Ian joked early on that it's been said that if you stand in front of each work of art in the Vatican for just 60 seconds, you'll be there for 12 years. We were glad to have him take us through the highlights but still leave us some time to explore on our own. While we recognized a few pieces, such as Raphael's "School of Athens," we wouldn't have known what was noteworthy overall.
I would definitely recommend, if not insist, you do a guided tour if you visit the Vatican.
Beat but feeling enlightened, we made our way to a gelato stand (I insisted) before catching a bus to head home. By this time, we knew we had to buy our bus fare tickets at tobacco shops. These fare tickets were valid for 70 minutes (I think), effective immediately upon purchase. We walked around for a bit, pausing to take some photos, trying to find our correct bus. We eventually found one that worked, only to find that Roman buses can be packed like sardine cans. An old, homeless, Italian gypsy lady also made our bus commute interesting; she seemed to have all her earthly possessions (a duffle bag and two large plastic bags) aboard the bus and became VERY agitated if anyone got to close to her or her stuff. When we began talking about how we weren't seeing much familiar along the drive, we were pleased to find two fluent English speakers standing right in front of us. They suggested we jump off near the Vittorio Emanuele, which we did. After that experience, we weren't sure we wanted to ride the public buses again.
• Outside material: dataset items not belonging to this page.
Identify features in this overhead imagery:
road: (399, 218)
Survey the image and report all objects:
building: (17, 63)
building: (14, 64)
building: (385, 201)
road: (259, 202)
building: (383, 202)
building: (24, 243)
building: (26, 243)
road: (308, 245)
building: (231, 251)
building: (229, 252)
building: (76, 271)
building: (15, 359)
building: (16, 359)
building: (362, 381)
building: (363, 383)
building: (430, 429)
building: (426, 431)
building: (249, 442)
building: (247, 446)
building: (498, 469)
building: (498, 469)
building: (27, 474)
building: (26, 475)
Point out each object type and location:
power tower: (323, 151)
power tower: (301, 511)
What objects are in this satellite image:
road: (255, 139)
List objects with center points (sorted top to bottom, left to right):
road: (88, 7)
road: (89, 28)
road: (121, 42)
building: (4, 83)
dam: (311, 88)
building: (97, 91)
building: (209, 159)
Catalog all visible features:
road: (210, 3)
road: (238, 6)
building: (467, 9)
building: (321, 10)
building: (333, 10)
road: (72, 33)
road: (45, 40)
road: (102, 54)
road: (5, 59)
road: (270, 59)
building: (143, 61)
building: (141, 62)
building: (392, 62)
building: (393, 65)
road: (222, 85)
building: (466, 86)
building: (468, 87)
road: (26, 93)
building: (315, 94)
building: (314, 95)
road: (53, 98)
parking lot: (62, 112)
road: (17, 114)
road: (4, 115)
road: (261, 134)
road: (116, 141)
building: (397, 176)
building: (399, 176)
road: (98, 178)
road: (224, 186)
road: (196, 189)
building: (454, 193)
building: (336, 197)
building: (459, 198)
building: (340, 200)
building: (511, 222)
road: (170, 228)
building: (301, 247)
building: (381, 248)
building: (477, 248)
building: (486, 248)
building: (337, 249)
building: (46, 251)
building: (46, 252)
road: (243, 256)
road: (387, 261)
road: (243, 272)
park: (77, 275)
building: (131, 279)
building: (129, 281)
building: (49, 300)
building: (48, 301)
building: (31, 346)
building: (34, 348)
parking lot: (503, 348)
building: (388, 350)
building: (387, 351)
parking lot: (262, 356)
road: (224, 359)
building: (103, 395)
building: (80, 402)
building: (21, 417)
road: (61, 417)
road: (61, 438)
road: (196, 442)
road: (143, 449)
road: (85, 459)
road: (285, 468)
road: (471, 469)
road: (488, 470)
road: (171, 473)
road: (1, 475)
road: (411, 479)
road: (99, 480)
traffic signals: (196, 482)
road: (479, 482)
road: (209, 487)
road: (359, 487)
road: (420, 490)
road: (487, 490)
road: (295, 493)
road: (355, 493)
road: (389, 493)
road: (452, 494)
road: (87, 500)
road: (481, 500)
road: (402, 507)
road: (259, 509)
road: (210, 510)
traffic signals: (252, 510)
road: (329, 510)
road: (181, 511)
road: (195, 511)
We spent a few minutes freshening up before catching a cab to our dinner destination—Ristorante 34. The place came on recommendation from Ian, our tour guide from earlier in the day. Before I write out what we enjoyed, I must say this was probably one of the best meals we had during our entire visit. Not to mention the waitstaff was very friendly and the atmosphere was great. We dined on a delicious caprese salad, the house specialty ravioli ("Ravioli 34" included herbs, pine nuts and ricotta), grilled lamb with arugula and tomatoes and some house tiramisu. I tasted some lemoncello, and we both enjoyed a half liter of house chianti. Mmmm. Yum. This place is almost a must if you visit Rome. (Thank you for the recommendation, Ian.)
Since we were right down from the Spanish Steps, we navigated our way over to them. We were surprised to see the lowest steps littered with beer cans and wine bottles but delighted to see the amount of nightlife activity. (We heard later that Roman law recently outlawed food on the steps but didn't seem to mind the bottles). After walking many, many flights of stairs, we enjoyed fabulous views of the city's lights. Hearing someone liken Rome to "Italy's Manhattan" upon our return made a lot of sense.
A taxi brought us back "home" for the night. Another night in paradise, as far as I was concerned. We prepared mentally for our next day's activities: tours of the Roman Forum and the Colosseum as well as finding our train tickets and enjoying more amazing food and wine.